MikroScore
Marketing claims, evidence checked

Claims Check

"Our curcumin is natural ibuprofen — same effect, no side effects"

Übertrieben One knee osteoarthritis trial is insufficient to equate curcumin with ibuprofen. Drug-equivalent comparisons for food supplements are legally sensitive in the EU.

Claim context

Evidence context

The claim

“Our curcumin is the natural ibuprofen — same effect, no side effects.”

This comparison appears in numerous social media ads and supplement product pages. In EU regulatory terms, it is particularly problematic because it positions a food supplement as a functional equivalent of a licensed non-prescription drug.

What the evidence actually shows

The most frequently cited study is the RCT by Kuptniratsaikul et al. (2014), which compared 1,500 mg/day of curcuma extract with 1,200 mg/day of ibuprofen in patients with knee osteoarthritis over four weeks. Results: comparable pain and function scores in this specific setting, with more gastrointestinal side effects in the ibuprofen arm.

Several things this study does not show:

  • It does not demonstrate that any curcumin product would achieve the same result. The trial used a standardised extract; commercial supplements vary widely in curcumin content, formulation, and bioavailability.
  • It does not generalise to other pain types, other populations, or longer treatment durations.
  • Native curcumin has notoriously poor bioavailability. Without specific formulation strategies (piperine combination, lipid-based delivery, micellar forms), absorption is limited — which makes product-to-product comparisons unreliable.

The broader body of evidence is small and heterogeneous. Large-scale, methodologically robust trials with hard clinical endpoints are lacking.

EFSA status

No EU health claims are approved for curcuma or curcumin. Marketing statements that imply drug-equivalent anti-inflammatory or analgesic action are therefore legally high-risk under Regulation (EC) No 1924/2006.

Verdict

This claim is exaggerated. Individual studies provide interesting signals, but they do not support a blanket equivalence with ibuprofen, nor a “natural anti-inflammatory drug” narrative. A sober summary of the limited evidence base is defensible. Positioning curcumin as an interchangeable OTC drug replacement is not.

Editorial notice: This page provides an editorial assessment of a widely circulated claim. It does not constitute an approved health claim under Regulation (EC) No 1924/2006 and is not a substitute for medical advice. Statements about studies, biomarkers, or mechanisms are to be understood as evidence appraisal — not as recommendations to treat, alleviate, or prevent any disease.
Legal context: Even where individual studies show positive effects, this does not automatically permit health-related advertising claims. What is relevant for foods and food supplements are the health claims approved in the EU and their conditions of use.

# # # # #

WHAT YOU WILL DO
In the curcumin claims check, what daily doses of curcuma extract and ibuprofen did the Kuptniratsaikul et al. (2014) trial compare?

# # # # #

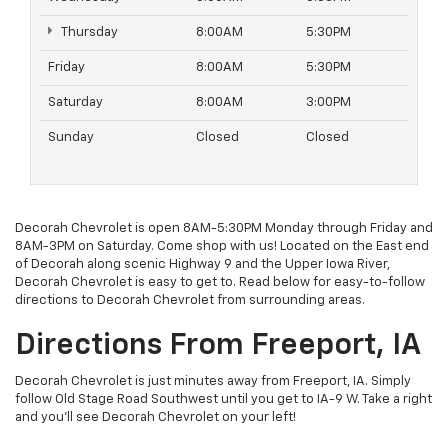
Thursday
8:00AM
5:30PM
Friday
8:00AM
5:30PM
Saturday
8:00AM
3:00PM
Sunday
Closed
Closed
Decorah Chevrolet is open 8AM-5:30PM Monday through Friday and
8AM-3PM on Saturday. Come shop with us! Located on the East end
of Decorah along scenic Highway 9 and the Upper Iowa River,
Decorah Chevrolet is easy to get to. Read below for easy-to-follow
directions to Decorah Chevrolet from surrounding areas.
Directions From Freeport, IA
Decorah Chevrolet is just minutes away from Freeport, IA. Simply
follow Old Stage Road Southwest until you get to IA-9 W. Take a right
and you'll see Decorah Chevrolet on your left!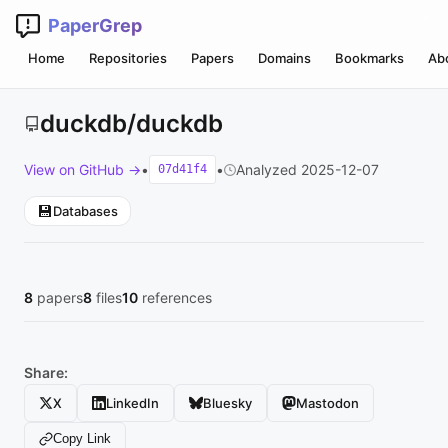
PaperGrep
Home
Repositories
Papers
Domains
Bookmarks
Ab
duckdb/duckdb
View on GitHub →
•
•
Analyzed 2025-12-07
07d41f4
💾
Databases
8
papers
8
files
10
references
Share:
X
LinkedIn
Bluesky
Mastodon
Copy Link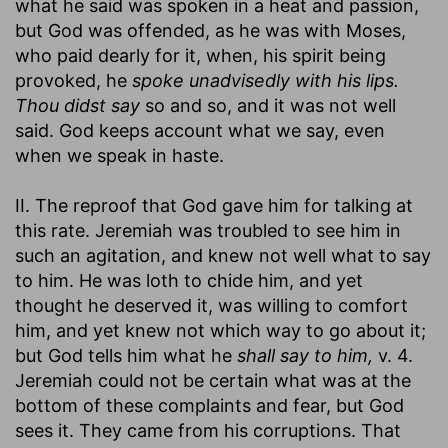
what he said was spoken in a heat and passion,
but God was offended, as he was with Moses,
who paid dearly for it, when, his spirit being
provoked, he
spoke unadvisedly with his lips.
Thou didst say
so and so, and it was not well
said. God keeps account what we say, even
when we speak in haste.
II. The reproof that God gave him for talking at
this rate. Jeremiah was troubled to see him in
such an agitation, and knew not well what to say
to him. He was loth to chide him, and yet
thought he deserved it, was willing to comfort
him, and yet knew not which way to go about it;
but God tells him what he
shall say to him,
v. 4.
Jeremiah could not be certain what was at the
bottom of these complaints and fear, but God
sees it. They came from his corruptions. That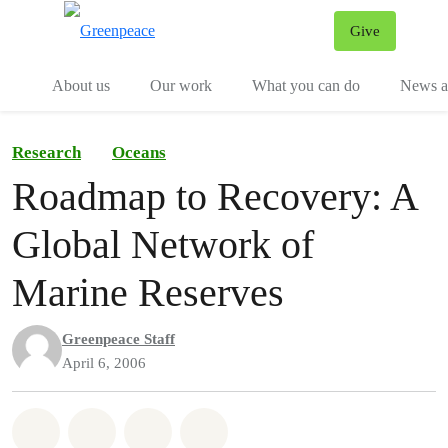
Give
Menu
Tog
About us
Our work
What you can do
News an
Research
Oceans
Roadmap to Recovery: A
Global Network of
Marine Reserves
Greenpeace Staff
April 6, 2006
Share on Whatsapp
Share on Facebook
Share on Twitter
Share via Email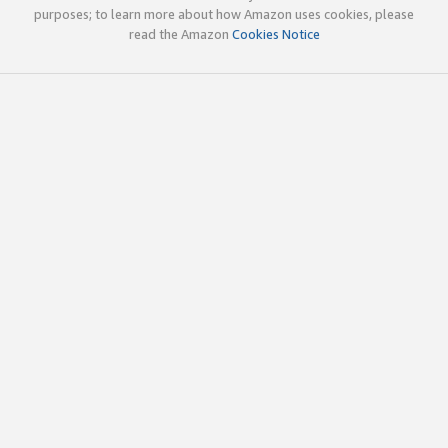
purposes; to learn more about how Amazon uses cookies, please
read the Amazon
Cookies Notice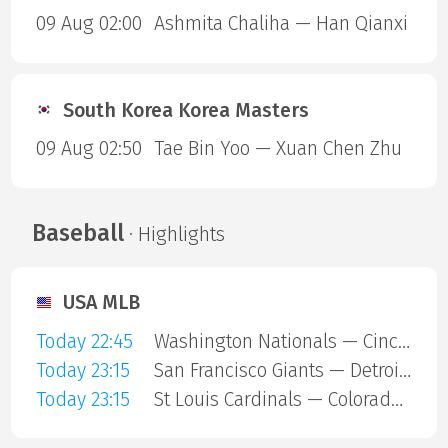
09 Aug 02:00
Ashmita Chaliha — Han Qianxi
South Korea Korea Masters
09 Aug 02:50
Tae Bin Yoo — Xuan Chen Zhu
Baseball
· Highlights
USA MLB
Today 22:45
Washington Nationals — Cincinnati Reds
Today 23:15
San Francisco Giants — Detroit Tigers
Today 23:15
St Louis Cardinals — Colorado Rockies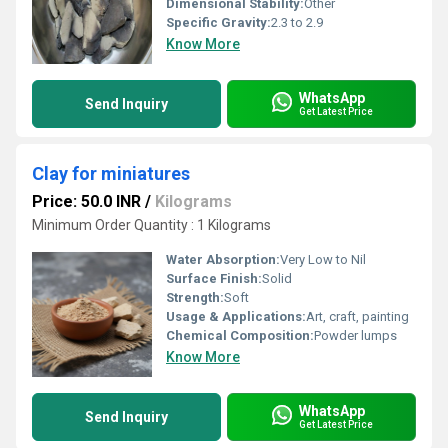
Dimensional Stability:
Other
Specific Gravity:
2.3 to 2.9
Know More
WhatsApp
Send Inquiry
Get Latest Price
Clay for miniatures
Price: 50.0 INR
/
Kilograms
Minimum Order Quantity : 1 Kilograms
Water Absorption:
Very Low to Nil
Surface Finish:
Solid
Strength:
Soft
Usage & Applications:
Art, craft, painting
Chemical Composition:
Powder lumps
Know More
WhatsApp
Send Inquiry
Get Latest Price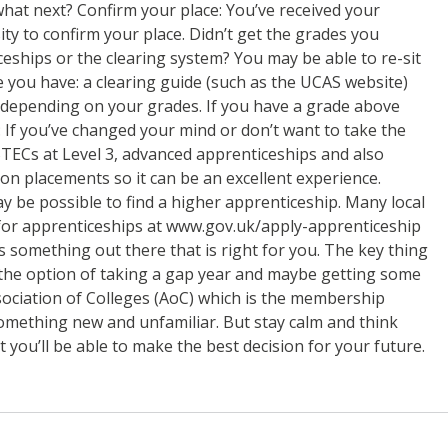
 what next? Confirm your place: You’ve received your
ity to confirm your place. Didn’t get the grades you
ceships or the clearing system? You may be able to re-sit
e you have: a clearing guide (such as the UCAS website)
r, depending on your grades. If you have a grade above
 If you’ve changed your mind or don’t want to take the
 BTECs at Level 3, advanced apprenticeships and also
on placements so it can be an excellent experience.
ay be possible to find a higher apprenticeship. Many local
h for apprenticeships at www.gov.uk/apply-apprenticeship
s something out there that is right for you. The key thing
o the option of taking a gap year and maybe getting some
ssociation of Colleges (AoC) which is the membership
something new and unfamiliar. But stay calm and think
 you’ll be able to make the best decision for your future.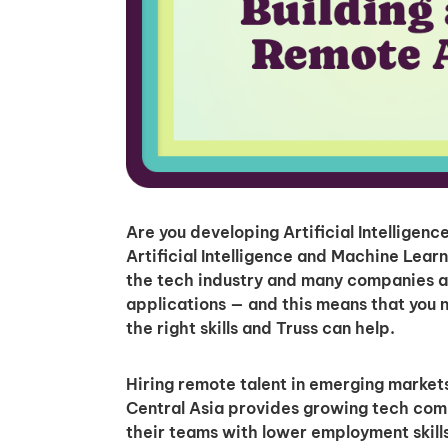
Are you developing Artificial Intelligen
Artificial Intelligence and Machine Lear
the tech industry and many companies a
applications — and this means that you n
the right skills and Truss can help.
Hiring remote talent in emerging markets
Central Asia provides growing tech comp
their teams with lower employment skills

# # # # #

ANSWER BELOW
1,500 mg/day of curcuma extract and 1,200 mg/day of ibuprofen.